Five hundred meters across the water at the close end of the sand bar sat the hosteria’s low red boat. It looked like holding maybe forty - so it must have been an attraction park-wide, carrying passengers through the bergs up to Glacier Gray.
It was parked now, though, grounded up against a bergy bit. The hosteria, or the captain at least, was being punished for sailing too close to the bergs.
•••••
The Alps are massive and majestic. The Torres del Paine only reach three thousand something meters versus Mont Blanc’s 4260. But the Alps have been domesticated, everywhere you go, all the way up onto the slopes. Cowbells tinkle. Farmers keep track of their livestock. Every village is prim.
It’s the vastness around the Torres, the silence. There are no houses, no farms. Land isn’t delineated by perpendiculars. No fences to keep anything in or out. Nothing, except for the snow and the big rocks, and the water and the animals and the silence. That’s what you’re after in a place like this, but too often you find yourself in the common room with strangers, hearing about things like Kurt’s blister.

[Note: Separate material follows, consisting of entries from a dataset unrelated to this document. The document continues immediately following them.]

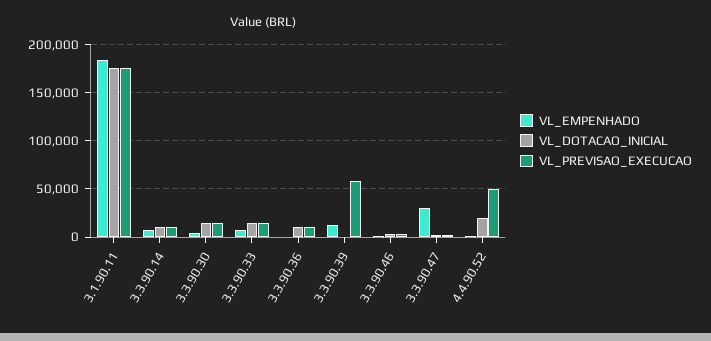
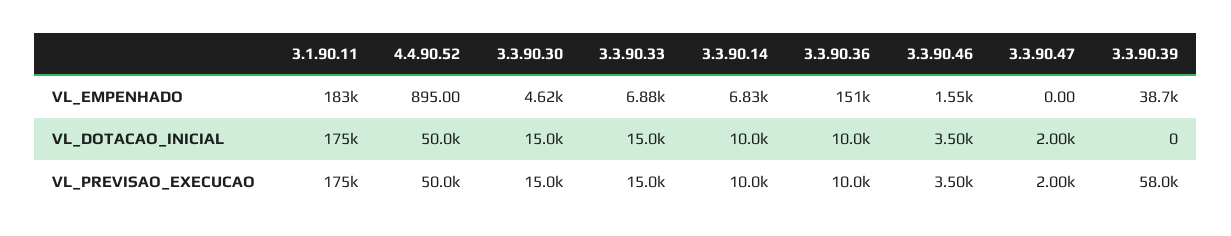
VL_EMPENHADO, 3.3.90.36: 0 -> 151000
VL_EMPENHADO, 3.3.90.39: 10000 -> 38700
VL_EMPENHADO, 3.3.90.47: 30000 -> 0
VL_DOTACAO_INICIAL, 4.4.90.52: 20000 -> 50000

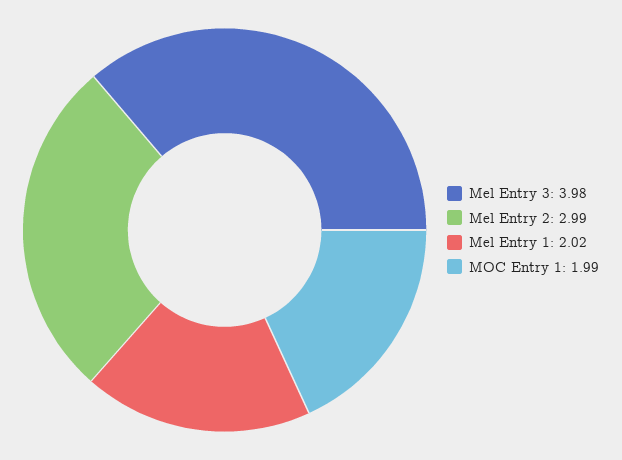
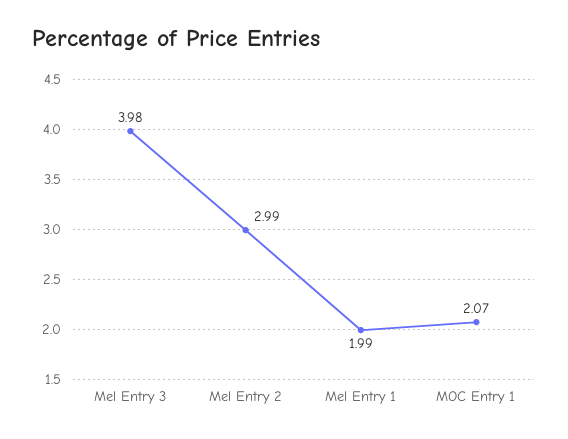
Mel Entry 1: 2.02 -> 1.99
MOC Entry 1: 1.99 -> 2.07

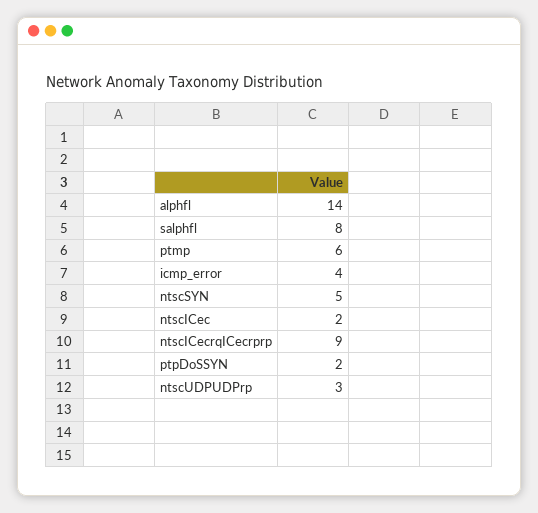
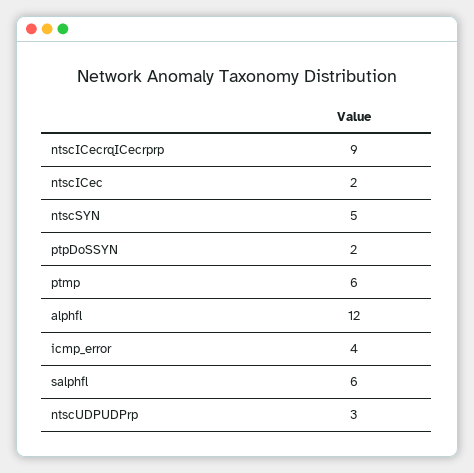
alphfl: 14 -> 12
salphfl: 8 -> 6

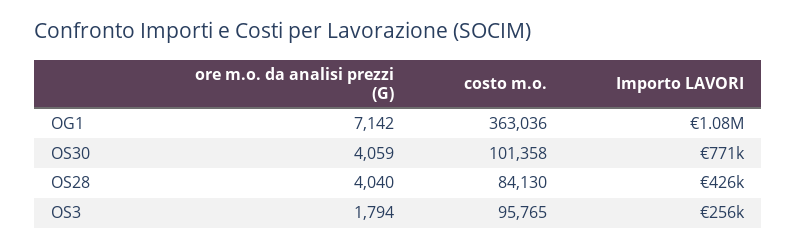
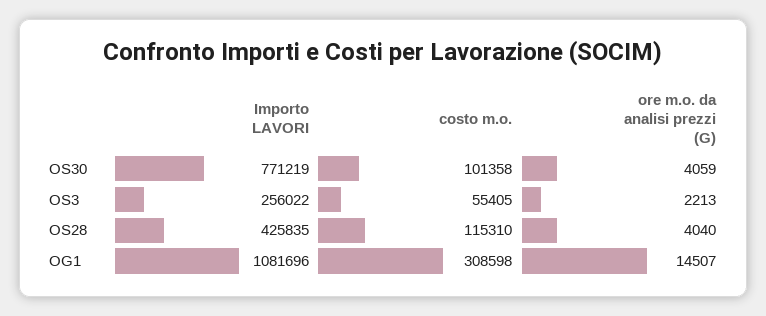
ore m.o. da analisi prezzi (G), OG1: 7142 -> 14507
costo m.o., OG1: 363036 -> 308598
costo m.o., OS28: 84130 -> 115310
ore m.o. da analisi prezzi (G), OS3: 1794 -> 2213
costo m.o., OS3: 95765 -> 55405

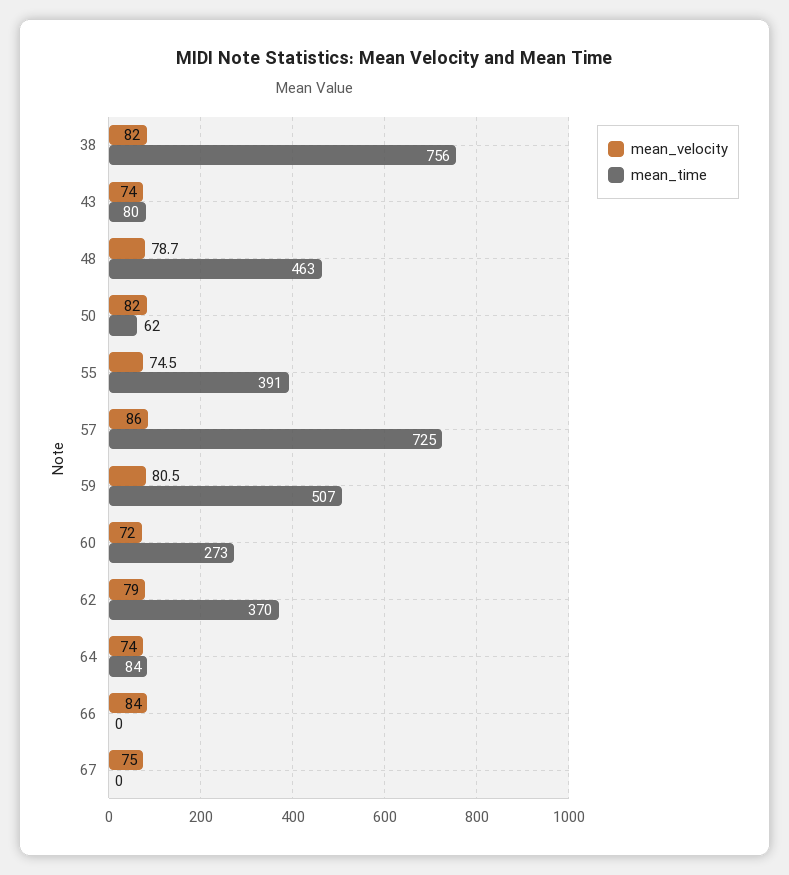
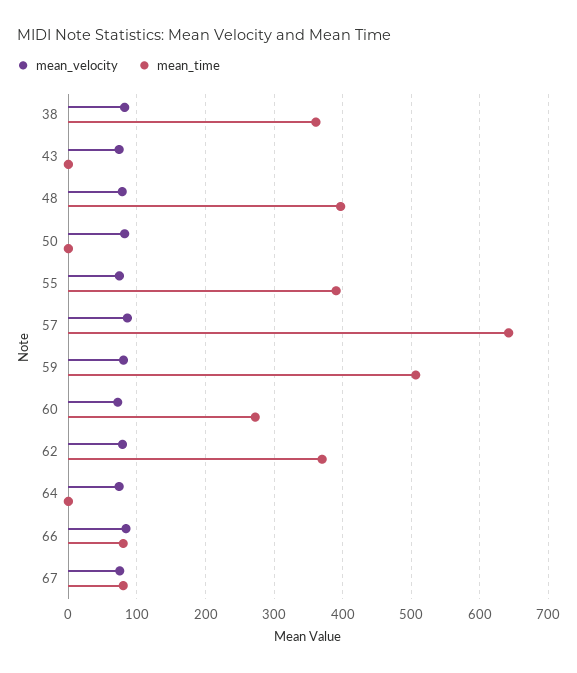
mean_time, 38: 756 -> 360
mean_time, 43: 80 -> 0
mean_time, 48: 463 -> 400
mean_time, 50: 62 -> 0
mean_time, 57: 725 -> 640
mean_time, 64: 84 -> 0
mean_time, 66: 0 -> 80
mean_time, 67: 0 -> 80

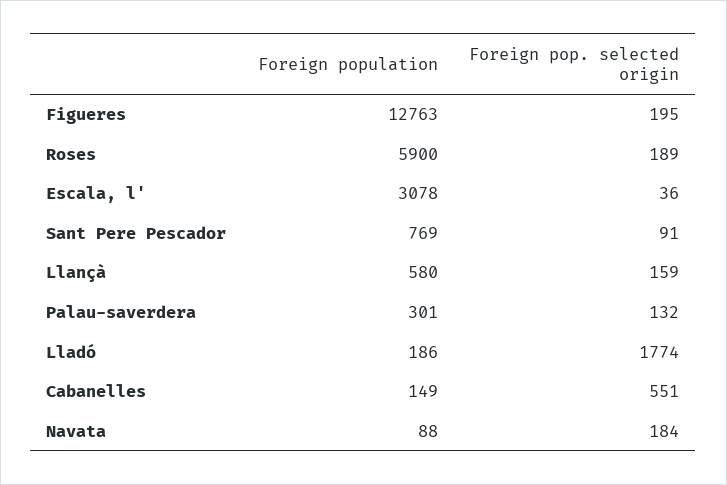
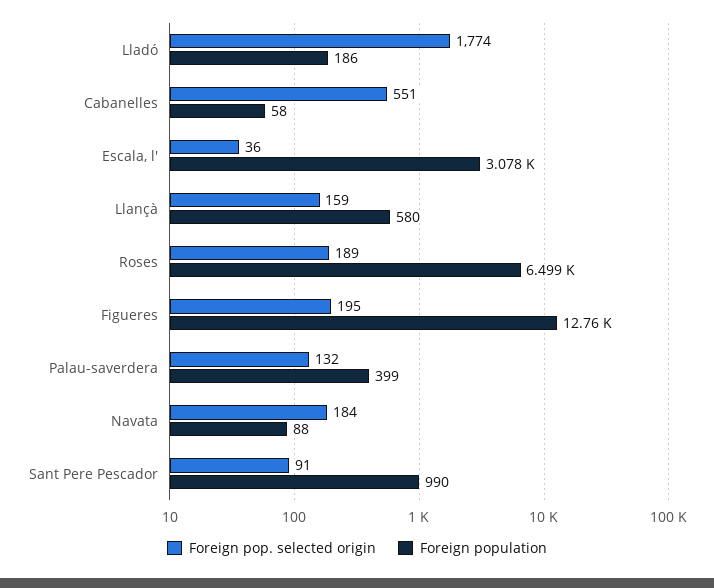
Foreign population, Roses: 5900 -> 6499
Foreign population, Sant Pere Pescador: 769 -> 990
Foreign population, Palau-saverdera: 301 -> 399
Foreign population, Cabanelles: 149 -> 58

“It’s out to here,” Kurt said several times, showing a distance between his finger and thumb. The wife of Kurt would then chirp something like “He’s not very athletic.” That was galling because she clearly never auditioned for Buns of Steel.
There are always people like that, though, fighting their petty wars, and Kurt was a good enough old guy, running a party of five, some of them sullen kids.
Maps was what Kurt liked and he’d sink his head deeper into his maps to ignore his wife. The wife of Kurt liked showing people things. She’d go back to the room (“Wait right here,” she’d command) to get some page that she’d printed off the internet. Or she’d inflict her sack of trail mix on a very dubious little boy.
Each time she got loud Kurt would move his face closer to his map and trace lines on it with his finger.
The wife of Kurt had a running disagreement with Kurt over the price of gas, or benzene, as they called it here. Kurt had heard they were getting six dollars a litre out of jerrycans back at Posada Serrano and the wife of Kurt wouldn’t hear of it.
She worked herself up to high dudgeon (although high is pretty much the only way dudgeon comes) as she asked the dubious little boy’s father if he knew the price of benzene, and he allowed that he’d got some and it was close to the normal price.
“See Kurt! Six dollars a litre is impossible! I thought six dollars a litre was impossible. Did you hear that Kurt? I told you six dollars a litre was impossible. Kurt, this man says it’s not any six dollars a litre. Kurt thought gas cost six dollars a litre!”
And Kurt pulled the edge of the map nearest his wife nearly to his ear and the little boy’s father, who had a naturally puzzled, disheveled look, tried to find somebody else to talk to.